═════ 文本節選 ═════
10.1 溝通咨詢概述

10.1.1　溝通咨詢的概念

溝通咨詢為信息安全風險管理主循環的四個步驟（即背景建立、風險評估、風險處理和批準監督）中相關人員提供溝通和咨詢。溝通是為直接參與人員提供交流途徑，以保持參與人員之間的協調一致，共同實現安全目標。咨詢是為所有相關人員提供學習途徑，以提高風險意識、知識和技能，配合實現安全目標。

10.1.2　溝通咨詢的意義

為保證信息安全風險管理活動順利和有效地進行，相關人員行動的協調和一致以及相關知識和技能的熟練掌握是十分關鍵的因素。通過暢通的交流和充分的溝通，保持行動的協調和一致；通過有效的培訓和方便的咨詢，保證行動者具有足夠的知識和技能，就是溝通咨詢的意義所在。
═════ 資料集記錄 ═════
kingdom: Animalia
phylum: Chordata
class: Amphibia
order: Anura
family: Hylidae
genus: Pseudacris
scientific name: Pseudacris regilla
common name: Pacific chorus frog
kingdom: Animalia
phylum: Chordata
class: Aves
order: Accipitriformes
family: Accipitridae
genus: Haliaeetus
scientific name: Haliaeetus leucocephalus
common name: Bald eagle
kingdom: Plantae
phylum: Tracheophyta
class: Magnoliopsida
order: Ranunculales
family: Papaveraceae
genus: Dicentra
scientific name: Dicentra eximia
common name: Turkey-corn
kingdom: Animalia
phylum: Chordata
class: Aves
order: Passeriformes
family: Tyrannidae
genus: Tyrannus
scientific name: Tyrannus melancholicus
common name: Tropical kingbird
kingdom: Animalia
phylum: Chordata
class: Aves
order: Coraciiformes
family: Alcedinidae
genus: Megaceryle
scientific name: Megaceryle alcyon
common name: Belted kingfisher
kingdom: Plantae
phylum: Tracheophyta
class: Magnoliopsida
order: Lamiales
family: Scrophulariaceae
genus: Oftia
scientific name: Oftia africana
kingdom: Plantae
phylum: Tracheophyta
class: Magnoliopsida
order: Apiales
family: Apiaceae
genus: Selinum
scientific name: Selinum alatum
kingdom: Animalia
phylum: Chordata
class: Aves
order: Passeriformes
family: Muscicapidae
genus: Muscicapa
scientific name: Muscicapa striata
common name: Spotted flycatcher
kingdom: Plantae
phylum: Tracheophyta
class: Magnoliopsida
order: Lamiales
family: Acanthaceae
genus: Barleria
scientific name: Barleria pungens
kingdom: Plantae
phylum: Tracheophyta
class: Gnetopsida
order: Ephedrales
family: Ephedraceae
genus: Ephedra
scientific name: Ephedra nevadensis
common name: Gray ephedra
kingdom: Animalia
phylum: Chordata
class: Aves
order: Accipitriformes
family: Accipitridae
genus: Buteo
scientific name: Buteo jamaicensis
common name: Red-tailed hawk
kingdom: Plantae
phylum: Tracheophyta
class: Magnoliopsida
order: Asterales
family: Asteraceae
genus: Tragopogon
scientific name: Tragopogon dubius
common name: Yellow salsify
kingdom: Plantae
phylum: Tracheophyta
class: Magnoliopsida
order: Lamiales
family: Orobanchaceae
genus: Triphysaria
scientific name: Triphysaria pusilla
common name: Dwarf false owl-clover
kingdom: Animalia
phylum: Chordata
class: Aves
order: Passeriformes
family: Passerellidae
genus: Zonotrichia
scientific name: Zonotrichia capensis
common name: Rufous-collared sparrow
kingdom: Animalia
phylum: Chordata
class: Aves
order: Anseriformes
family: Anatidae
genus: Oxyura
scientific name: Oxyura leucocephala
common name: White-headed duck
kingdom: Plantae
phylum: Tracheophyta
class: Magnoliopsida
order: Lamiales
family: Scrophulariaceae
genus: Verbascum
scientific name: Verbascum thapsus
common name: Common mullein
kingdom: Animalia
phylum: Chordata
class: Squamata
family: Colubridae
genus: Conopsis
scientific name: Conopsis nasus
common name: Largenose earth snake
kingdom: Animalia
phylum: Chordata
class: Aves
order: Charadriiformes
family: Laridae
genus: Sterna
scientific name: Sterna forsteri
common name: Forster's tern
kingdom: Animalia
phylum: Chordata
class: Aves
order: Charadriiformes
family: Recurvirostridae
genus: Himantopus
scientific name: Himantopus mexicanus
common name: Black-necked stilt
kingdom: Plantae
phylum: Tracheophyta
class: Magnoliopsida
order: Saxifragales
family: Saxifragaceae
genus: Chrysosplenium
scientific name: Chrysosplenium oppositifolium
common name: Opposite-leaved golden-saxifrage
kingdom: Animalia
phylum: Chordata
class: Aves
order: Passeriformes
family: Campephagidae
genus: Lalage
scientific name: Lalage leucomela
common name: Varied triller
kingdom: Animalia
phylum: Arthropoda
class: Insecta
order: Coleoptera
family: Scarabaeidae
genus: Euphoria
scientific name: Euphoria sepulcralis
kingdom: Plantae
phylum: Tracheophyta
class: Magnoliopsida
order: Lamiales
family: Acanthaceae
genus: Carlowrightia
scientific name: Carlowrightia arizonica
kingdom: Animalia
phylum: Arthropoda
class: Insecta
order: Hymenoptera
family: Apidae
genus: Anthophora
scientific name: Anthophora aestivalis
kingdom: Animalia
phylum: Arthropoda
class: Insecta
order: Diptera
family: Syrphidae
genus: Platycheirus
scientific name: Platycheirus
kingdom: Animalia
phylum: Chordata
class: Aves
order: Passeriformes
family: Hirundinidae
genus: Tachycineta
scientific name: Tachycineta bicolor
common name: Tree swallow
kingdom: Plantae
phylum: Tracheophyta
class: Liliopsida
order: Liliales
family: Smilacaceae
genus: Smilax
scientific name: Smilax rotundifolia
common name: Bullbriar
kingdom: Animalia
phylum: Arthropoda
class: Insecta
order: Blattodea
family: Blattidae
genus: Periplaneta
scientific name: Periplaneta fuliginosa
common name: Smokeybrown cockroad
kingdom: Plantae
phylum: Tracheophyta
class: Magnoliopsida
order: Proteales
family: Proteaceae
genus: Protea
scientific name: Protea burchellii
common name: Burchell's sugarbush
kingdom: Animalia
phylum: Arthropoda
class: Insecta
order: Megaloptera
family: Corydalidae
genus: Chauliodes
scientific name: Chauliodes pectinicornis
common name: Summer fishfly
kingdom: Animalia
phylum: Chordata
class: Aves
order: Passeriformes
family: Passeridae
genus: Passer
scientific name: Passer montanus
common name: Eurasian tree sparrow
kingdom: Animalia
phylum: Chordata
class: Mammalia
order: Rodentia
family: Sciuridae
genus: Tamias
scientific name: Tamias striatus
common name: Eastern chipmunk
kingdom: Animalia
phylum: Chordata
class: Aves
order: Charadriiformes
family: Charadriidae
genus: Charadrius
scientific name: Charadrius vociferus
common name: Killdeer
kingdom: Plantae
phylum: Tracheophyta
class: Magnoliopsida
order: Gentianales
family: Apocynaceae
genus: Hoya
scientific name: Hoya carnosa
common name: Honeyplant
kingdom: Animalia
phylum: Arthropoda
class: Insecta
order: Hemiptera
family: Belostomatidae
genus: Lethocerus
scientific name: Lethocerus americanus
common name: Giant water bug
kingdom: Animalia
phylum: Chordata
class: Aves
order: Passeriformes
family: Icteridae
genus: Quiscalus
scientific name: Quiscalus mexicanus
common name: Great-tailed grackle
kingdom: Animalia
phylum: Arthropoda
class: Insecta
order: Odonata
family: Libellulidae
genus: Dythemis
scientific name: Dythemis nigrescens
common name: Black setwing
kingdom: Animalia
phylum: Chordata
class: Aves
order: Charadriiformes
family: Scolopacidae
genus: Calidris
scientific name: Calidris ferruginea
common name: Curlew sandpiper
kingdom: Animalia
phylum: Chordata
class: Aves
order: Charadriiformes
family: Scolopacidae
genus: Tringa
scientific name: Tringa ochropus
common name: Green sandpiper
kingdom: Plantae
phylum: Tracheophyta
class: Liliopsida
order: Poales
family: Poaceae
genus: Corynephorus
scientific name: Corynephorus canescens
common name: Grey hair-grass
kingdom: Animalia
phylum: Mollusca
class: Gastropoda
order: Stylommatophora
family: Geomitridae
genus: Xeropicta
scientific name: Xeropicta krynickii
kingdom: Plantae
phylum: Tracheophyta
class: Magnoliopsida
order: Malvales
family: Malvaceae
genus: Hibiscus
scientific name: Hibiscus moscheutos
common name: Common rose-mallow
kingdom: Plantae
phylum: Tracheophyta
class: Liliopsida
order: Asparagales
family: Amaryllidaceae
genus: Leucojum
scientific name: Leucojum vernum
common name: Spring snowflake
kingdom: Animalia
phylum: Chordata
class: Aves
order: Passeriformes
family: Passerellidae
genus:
═════
> [任務目標]
判斷以下各項陳述是否符合文本節選，逐項答「是」或「否」，並原文引用作為判定依據的文字：
1. 溝通咨詢面向信息安全風險管理主循環四個步驟中的相關人員。
2. 咨詢只為直接參與人員提供學習途徑。
3. 主循環的四個步驟中包括風險處理。
作答時只可依據文本節選的內容。

> [參考答案]
1. 是：「溝通咨詢為信息安全風險管理主循環的四個步驟（即背景建立、風險評估、風險處理和批準監督）中相關人員提供溝通和咨詢。」
2. 否：「咨詢是為所有相關人員提供學習途徑」
3. 是：「即背景建立、風險評估、風險處理和批準監督」